A hymn to the contemplation of the beauty of nature.

  • share on:
  • twitter
A sculpture, but also a tool for everyday use, produced in collaboration with Politecnico di Milano (ABC - Department of Architecture, Built Environment, and Construction Engineering) and Galloppini Legnami.

Inaugurated on Wednesday 5 June 2024, Monterosa Byobu, a work by Atsushi Kitagawara that’s been placed in Oasi Zegna, looking out at the wild landscape of ValSessera and the majestic Monte Rosa, resembles a sort of Japanese folding screen (byobu), wooden and porous. Made of jointed Japanese larch (karamatsu) beams without any metal fittings, it was originally created for Kitagawara’s Japanese Pavilion at the 2015 Expo Milano, where it was 12 meters tall and 60 meters long. The architect, together with Politecnico di Milano, had created a module of around 3 x 3 meters (a sort of landscaping sculpture to place in suitable contexts) employing parametric design and numerical control cutting. It has been used in the Forest Byobu at Arte Sella in Val di Sella, in the Urban Byobu at Farm Cultural Park in Favara, Sicily, in the Island Byobu in Casamicciola, Ischia, in the University Byobu at the Politecnico di Milano’s Milan and Lecco facilities and lastly in the City Byobu in Tokyo’s Mori Art Museum, at the most important recent exhibition of historical and contemporary Japanese architecture (subsequently moved to Yamato in the north of Japan).

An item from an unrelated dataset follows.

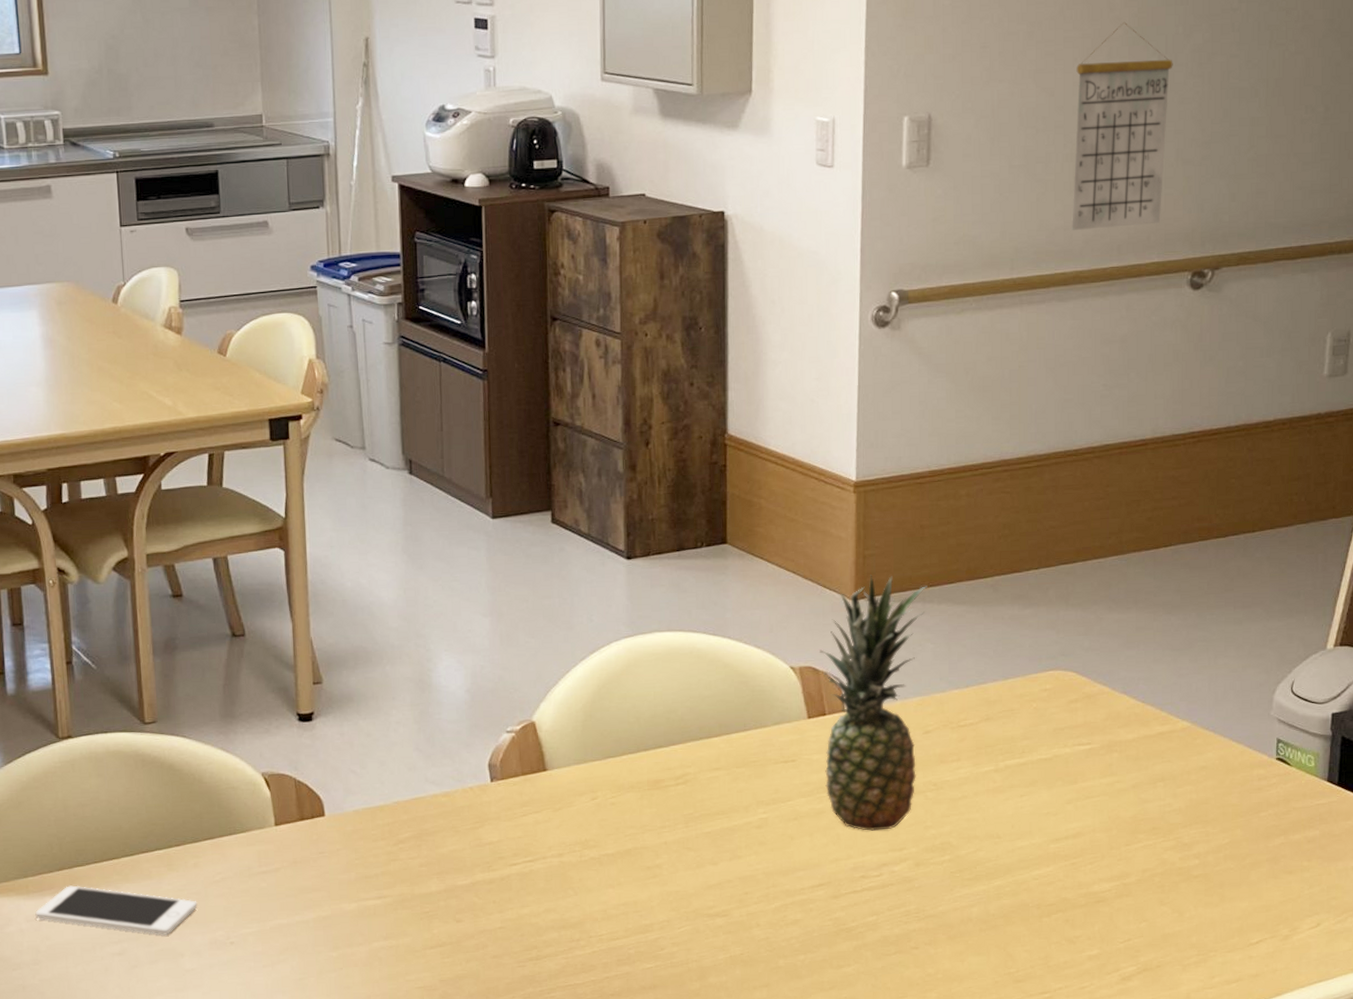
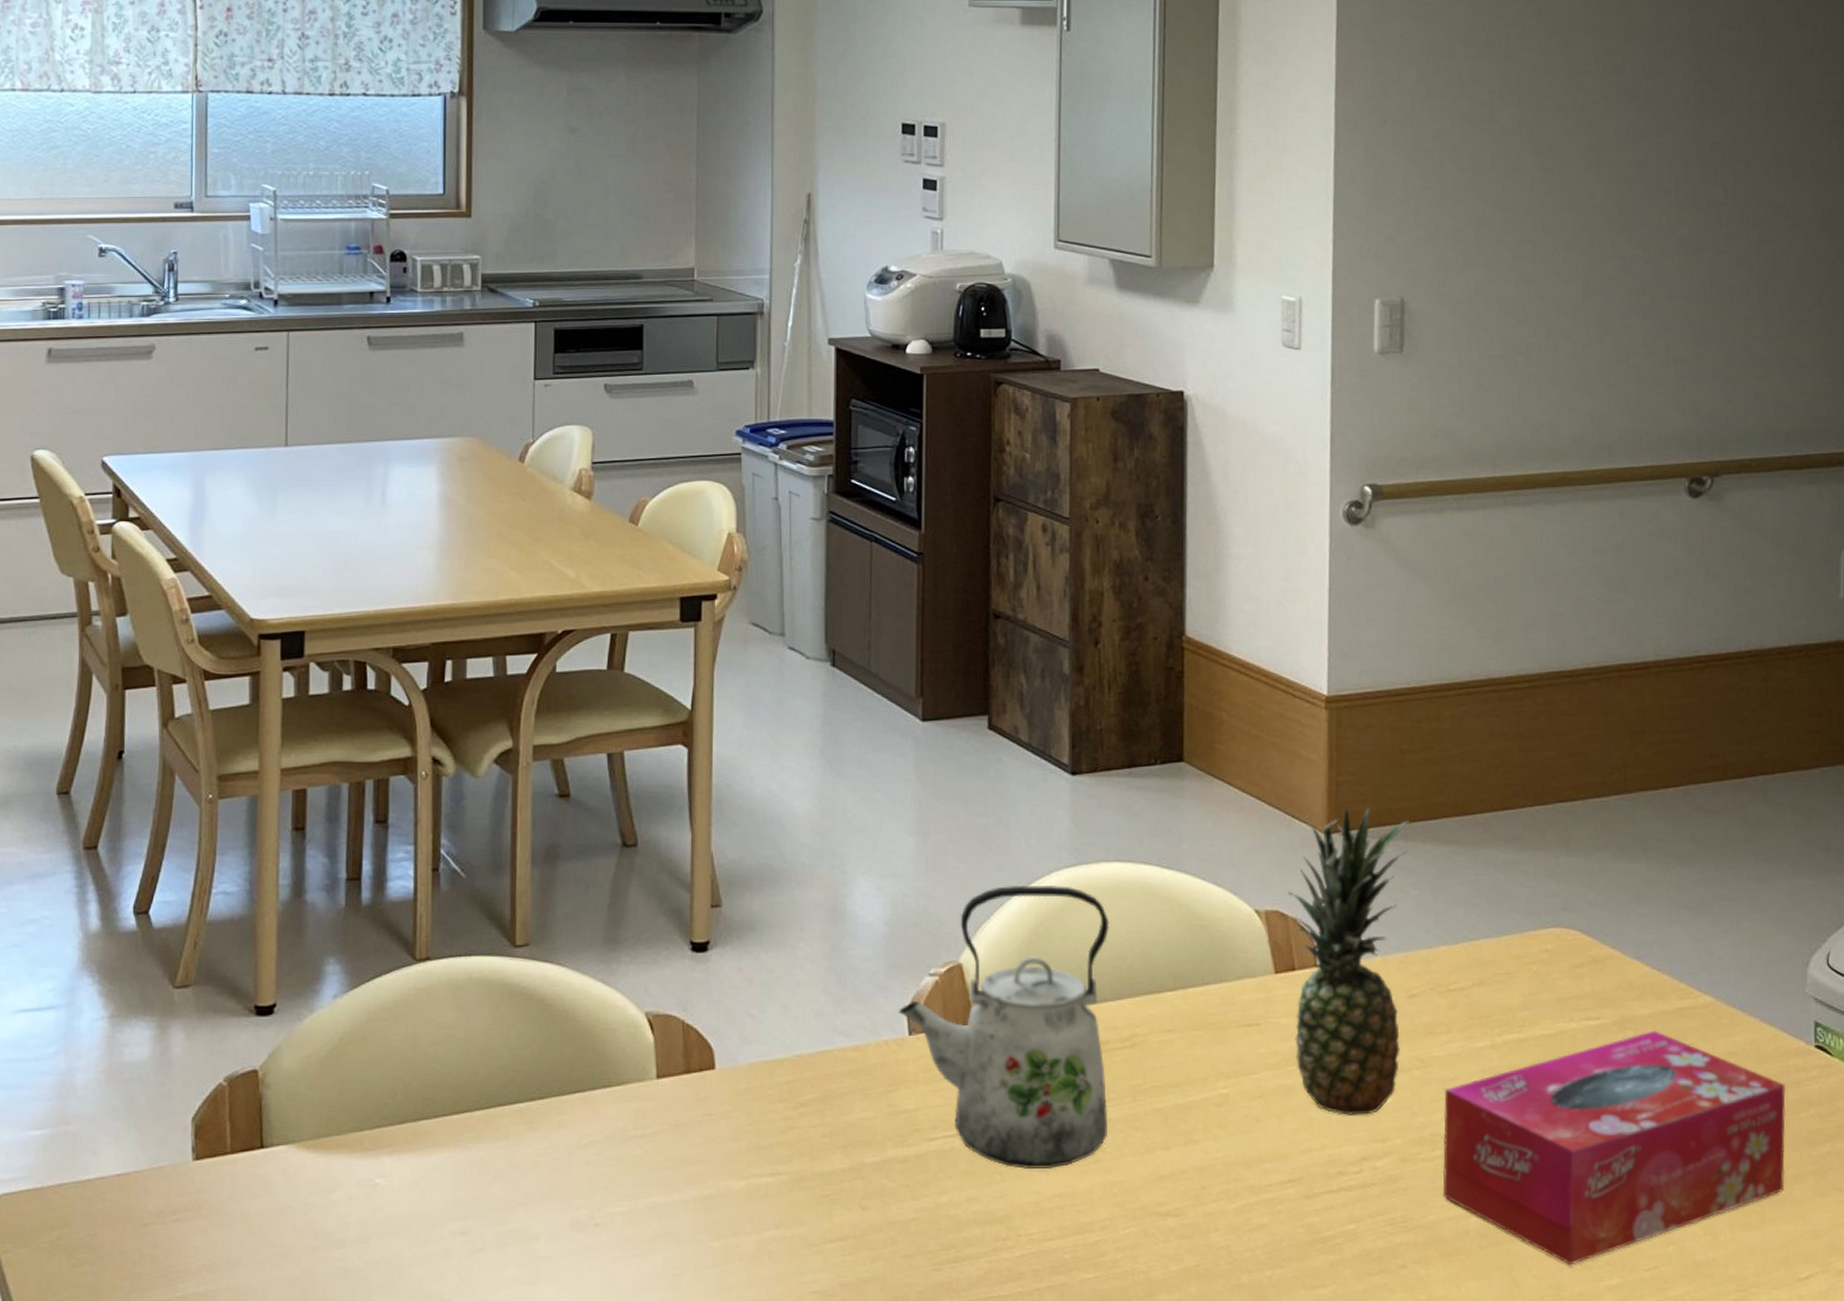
cell phone: present [35,885,198,936] -> none [368,1143,559,1212]
kettle: none [481,653,665,884] -> present [898,884,1110,1170]
tissue box: none [950,752,1249,941] -> present [1443,1031,1786,1266]
calendar: present [1072,21,1173,230] -> none [1556,211,1659,427]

The installation designed for Oasi Zegna and produced by Galloppini Legnami (Francesco De Pace), with consulting by Politecnico di Milano (prof. Marco Imperadori), is called Monterosa Byobu for the mountain dominating the spectacular panorama here. It also reflects Atsushi Kitagawara’s admiration for the story of the Zegna family, who ideated and created Oasi Zegna

The Monterosa Byobu differs from all the other works in that it enables visitors to interact with it. Installed on a north facing slope above Bielmonte (Monte Massaro), one side looking downhill while the other looks up in admiration at Monte Rosa, it features an oakwood bench for visitors. Engraved on the seat back are the words of Lao Tse: “Be calm as a mountain and flow like a splendid river”, which remind us of the immense value of these natural resources. Kitagawara’s work addresses the beauty of the landscape in Val Sessera and Oasi Zegna in general. It is recursive and kinetic thanks to the wooden lattice’s play of solid and void, a “woven” pattern evoking the warp and weft that Zegna has taken all over the world. Wood is born of the earth and fed by water, it fixes carbon and produces the oxygen in the air and can produce fire. The Kigumi Infinity Byobu is a partition made of wood and void, the fifth element in oriental philosophies. This void is multiplied in the lattice of Japanese larch wood (karamatsu), evoking mengoshi interlocking toys: the void facing outwards, the void facing inwards and lastly all the void of the wood’s porosity. This defines a continually variable kinematic perception, a tectonics of absence rather than matter, which is ultimately the work’s overall aesthetic. Monterosa Byobu is a “folding screen” that doesn’t close, free, permeable to the air flowing down the mountain side, and capable of providing relief and rest for visitors as well as accommodating birds’ nests and burrows for small animals: a free, empathetic and interactive object in the heart of Oasi Zegna.